**提供テキスト:**
____

説明

電波吸収体及びその製造方法

【課題】 従来技術の難点を解消し、フェライトタイル上に直接若しくは誘電体層を介して取り付けることにより、電波暗室、暗箱等のノイズ試験設備で使用可能であって、広帯域に亘り良好な吸収特性を持ち且つ小型、軽量に構成可能な電波吸収体及びその製造方法を提供する。
【解決手段】 本発明の電波吸収体は、多孔質樹脂発泡体に導電性材料と磁性粉末とを均一に分散させてなることを特徴とする。導電性材料としては、導電性粉末や導電性短繊維を使用することができる。

【発明の詳細な説明】
【技術分野】
【0001】
本発明は、フェライトタイル上に直接若しくは誘電体層を介して取り付けることにより、電波暗室、暗箱等のノイズ試験設備で使用可能であって、広帯域に亘り良好な吸収特性を持ち且つ小型に構成可能な電波吸収体及びその製造方法に関するものである。

____

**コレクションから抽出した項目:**
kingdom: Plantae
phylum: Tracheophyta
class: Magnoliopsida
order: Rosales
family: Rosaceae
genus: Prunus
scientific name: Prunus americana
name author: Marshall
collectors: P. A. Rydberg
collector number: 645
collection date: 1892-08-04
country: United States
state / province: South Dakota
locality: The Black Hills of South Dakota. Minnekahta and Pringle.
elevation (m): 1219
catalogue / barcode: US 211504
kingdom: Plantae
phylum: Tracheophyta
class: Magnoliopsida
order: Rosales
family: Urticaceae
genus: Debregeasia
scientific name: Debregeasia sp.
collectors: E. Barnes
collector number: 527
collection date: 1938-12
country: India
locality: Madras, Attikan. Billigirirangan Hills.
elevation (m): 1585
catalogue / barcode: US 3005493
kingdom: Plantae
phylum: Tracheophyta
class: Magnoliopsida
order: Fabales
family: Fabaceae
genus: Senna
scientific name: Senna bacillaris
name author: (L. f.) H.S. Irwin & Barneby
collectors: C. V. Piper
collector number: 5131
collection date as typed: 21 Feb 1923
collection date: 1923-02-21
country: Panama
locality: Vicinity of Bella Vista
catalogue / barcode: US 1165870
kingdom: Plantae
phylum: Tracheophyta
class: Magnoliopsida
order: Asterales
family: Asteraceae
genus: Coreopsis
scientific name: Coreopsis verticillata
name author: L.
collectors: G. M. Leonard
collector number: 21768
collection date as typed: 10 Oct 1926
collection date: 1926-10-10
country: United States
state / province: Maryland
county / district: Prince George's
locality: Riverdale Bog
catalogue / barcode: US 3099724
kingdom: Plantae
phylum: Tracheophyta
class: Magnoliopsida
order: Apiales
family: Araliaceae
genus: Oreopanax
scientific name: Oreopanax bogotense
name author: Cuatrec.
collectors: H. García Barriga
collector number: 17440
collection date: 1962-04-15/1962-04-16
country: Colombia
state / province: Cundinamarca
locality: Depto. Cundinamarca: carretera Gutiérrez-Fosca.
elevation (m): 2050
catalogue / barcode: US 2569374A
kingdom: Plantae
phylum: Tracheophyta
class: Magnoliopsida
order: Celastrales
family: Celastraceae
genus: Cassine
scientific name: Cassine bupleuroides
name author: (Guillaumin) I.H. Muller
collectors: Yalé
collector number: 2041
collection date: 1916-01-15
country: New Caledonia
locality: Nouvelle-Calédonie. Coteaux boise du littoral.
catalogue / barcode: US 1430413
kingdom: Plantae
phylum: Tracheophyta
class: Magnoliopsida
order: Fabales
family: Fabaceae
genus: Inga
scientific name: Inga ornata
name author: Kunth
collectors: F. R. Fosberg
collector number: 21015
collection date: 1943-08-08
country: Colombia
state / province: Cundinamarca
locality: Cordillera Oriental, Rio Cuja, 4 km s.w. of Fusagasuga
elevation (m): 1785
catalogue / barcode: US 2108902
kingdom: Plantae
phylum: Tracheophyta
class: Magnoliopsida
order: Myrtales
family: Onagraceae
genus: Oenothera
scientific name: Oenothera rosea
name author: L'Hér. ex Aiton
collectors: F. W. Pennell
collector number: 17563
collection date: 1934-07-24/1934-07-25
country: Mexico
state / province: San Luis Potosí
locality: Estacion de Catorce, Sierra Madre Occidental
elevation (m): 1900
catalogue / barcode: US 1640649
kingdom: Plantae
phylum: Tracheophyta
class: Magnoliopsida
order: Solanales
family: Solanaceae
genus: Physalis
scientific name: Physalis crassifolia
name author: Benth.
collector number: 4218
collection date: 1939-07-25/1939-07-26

____

**指示文 1:**
電波吸収体の文書で「【課題】 従来技術の難点を解消し」で始まる段落を、主な事実を残したまま箇条書きに書き直してください。
**指示文 2:**
電波吸収体の文書によれば、導電性材料として何を使用できますか。
**指示文 3:**
電波吸収体の文書の続きを、最後の文の後から書いてください。
データの内容は電波吸収体の文書とは関係がありません。

**出力 1:**
- 従来技術の難点を解消する。
- フェライトタイル上に直接、または誘電体層を介して取り付ける。
- 電波暗室や暗箱などのノイズ試験設備で使用できる。
- 広帯域にわたって良好な吸収特性を持つ。
- 小型かつ軽量に構成できる。
- このような電波吸収体とその製造方法を提供する。

**出力 2:**
導電性粉末や導電性短繊維を使用できます。

**出力 3:**
【背景技術】
【0002】
従来より、樹脂発泡体に導電損失材料を分散させると共に、ピラミッド型、楔型、波型或いはシート状に加工した電波吸収体が広く使用されている。このような電波吸収体に用いられる一般的な樹脂は、ポリウレタン、ポリスチレン、ポリオレフィン系樹脂等であり、中身の詰まった充実型或いは中空型の電波吸収体として電波暗室等で用いられている。
【0003】
又、樹脂或いは無機素材に磁性材料又は磁性材料と導電性材料を練り込んで成型した小型の広帯域吸収体も、一部で同様に使用されていて、例えば特許文献1には、フェライト粉と樹脂を混練して成形した電波吸収体が記載されている。
【0004】
【特許文献1】特開2006−41051号公報
【発明の開示】
【発明が解決しようとする課題】
【0005】
しかしながら、上記従来の電波吸収体を30MHz〜ギガヘルツ(GHz)帯までの広帯域で使用する際には、例えばピラミッド形状の樹脂発泡体に導電損失材料を分散させた吸収体の場合、最低300mm以上の比較的大型の吸収体をフェライトタイルと組み合わせて使用することが一般的に必要とされ、電波暗室内部の有効容積が狭められるという欠点があった。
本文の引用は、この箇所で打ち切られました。